- [Try it] Set down exactly the lines below between the line holding "right knee: (584, 422)" and the line holding "left back paw: (674, 510)", inclusive; no other line belongs in the answer.

Human pose keypoint data

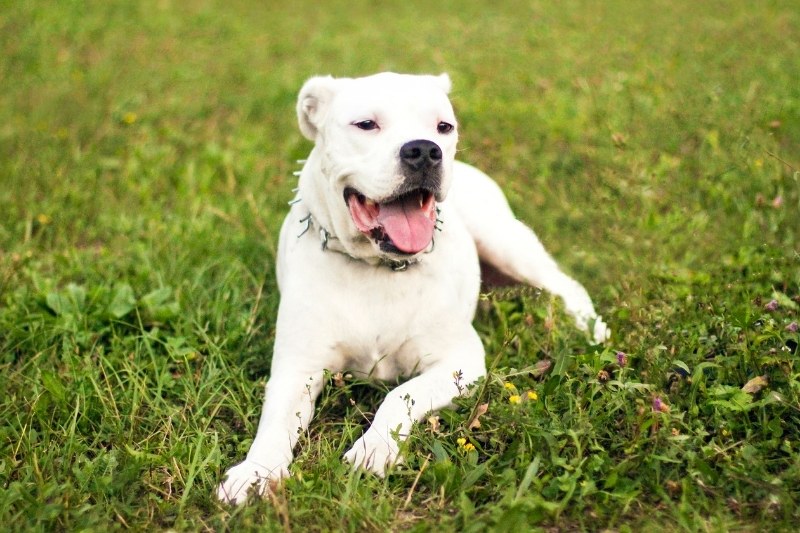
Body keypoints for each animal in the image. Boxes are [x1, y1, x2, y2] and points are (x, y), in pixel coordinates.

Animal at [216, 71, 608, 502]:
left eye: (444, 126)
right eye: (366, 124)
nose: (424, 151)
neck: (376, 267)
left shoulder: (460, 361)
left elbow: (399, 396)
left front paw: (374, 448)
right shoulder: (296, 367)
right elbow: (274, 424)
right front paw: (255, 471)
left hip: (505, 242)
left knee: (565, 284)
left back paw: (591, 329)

...

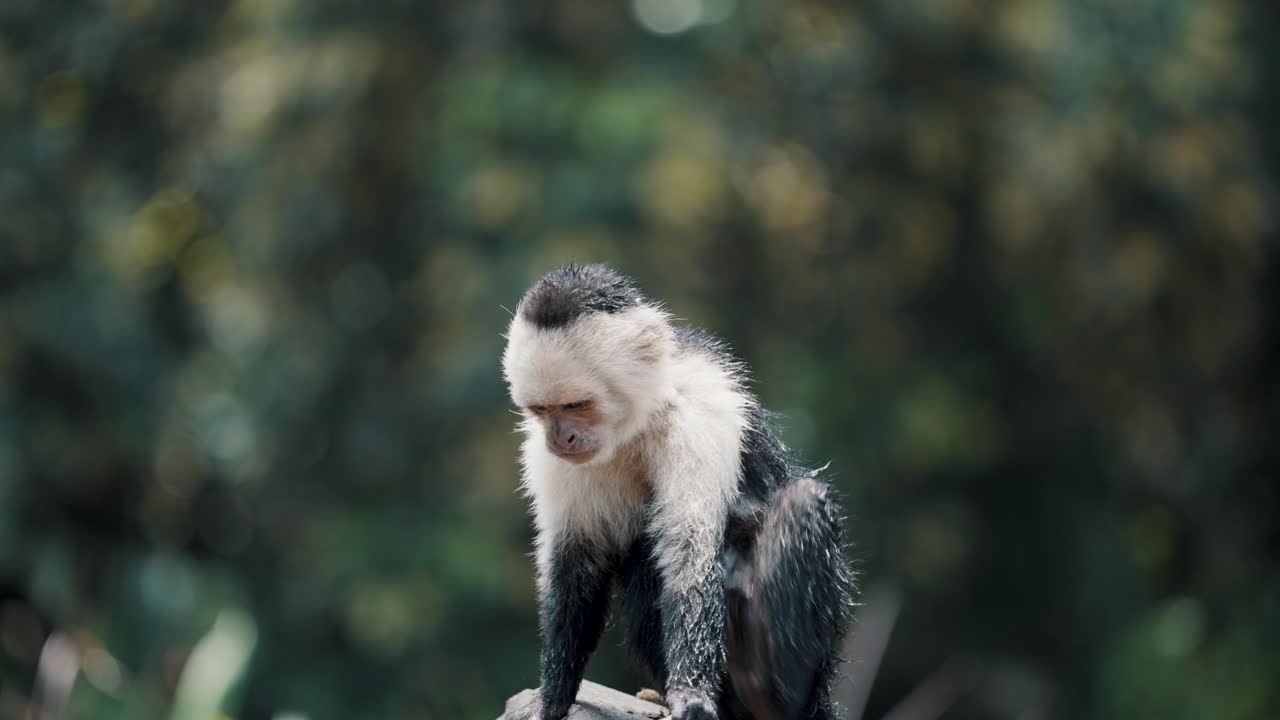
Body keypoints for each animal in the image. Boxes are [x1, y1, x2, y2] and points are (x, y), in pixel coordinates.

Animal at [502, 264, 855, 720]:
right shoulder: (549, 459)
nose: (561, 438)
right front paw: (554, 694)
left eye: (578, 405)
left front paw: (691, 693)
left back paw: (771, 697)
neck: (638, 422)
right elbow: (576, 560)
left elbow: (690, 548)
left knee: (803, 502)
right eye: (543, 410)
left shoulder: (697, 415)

* * *

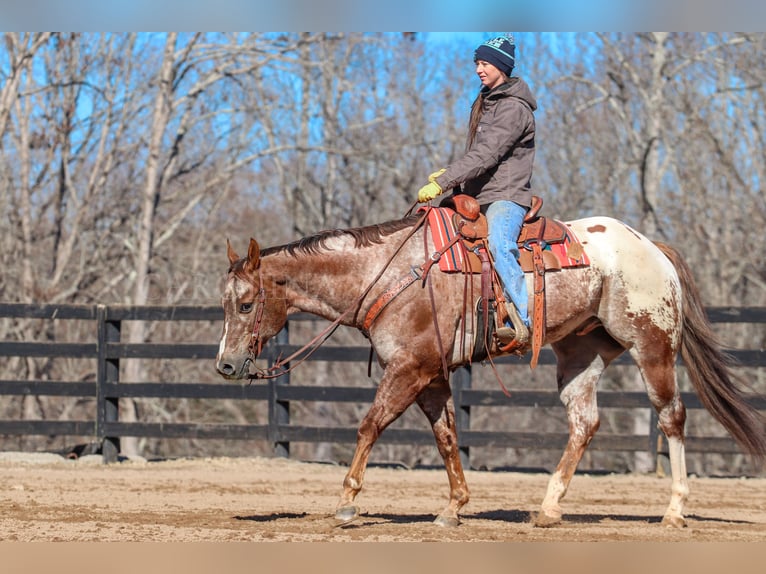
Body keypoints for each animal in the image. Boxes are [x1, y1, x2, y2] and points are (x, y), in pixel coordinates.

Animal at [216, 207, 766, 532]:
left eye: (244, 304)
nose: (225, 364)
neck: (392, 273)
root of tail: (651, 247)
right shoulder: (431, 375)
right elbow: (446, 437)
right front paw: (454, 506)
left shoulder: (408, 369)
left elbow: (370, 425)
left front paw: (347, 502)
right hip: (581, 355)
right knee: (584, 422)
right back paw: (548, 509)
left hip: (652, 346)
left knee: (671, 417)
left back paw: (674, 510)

- [Solution]
right knee: (584, 422)
right back paw: (548, 509)
left hip: (652, 346)
left knee: (671, 417)
left back paw: (674, 510)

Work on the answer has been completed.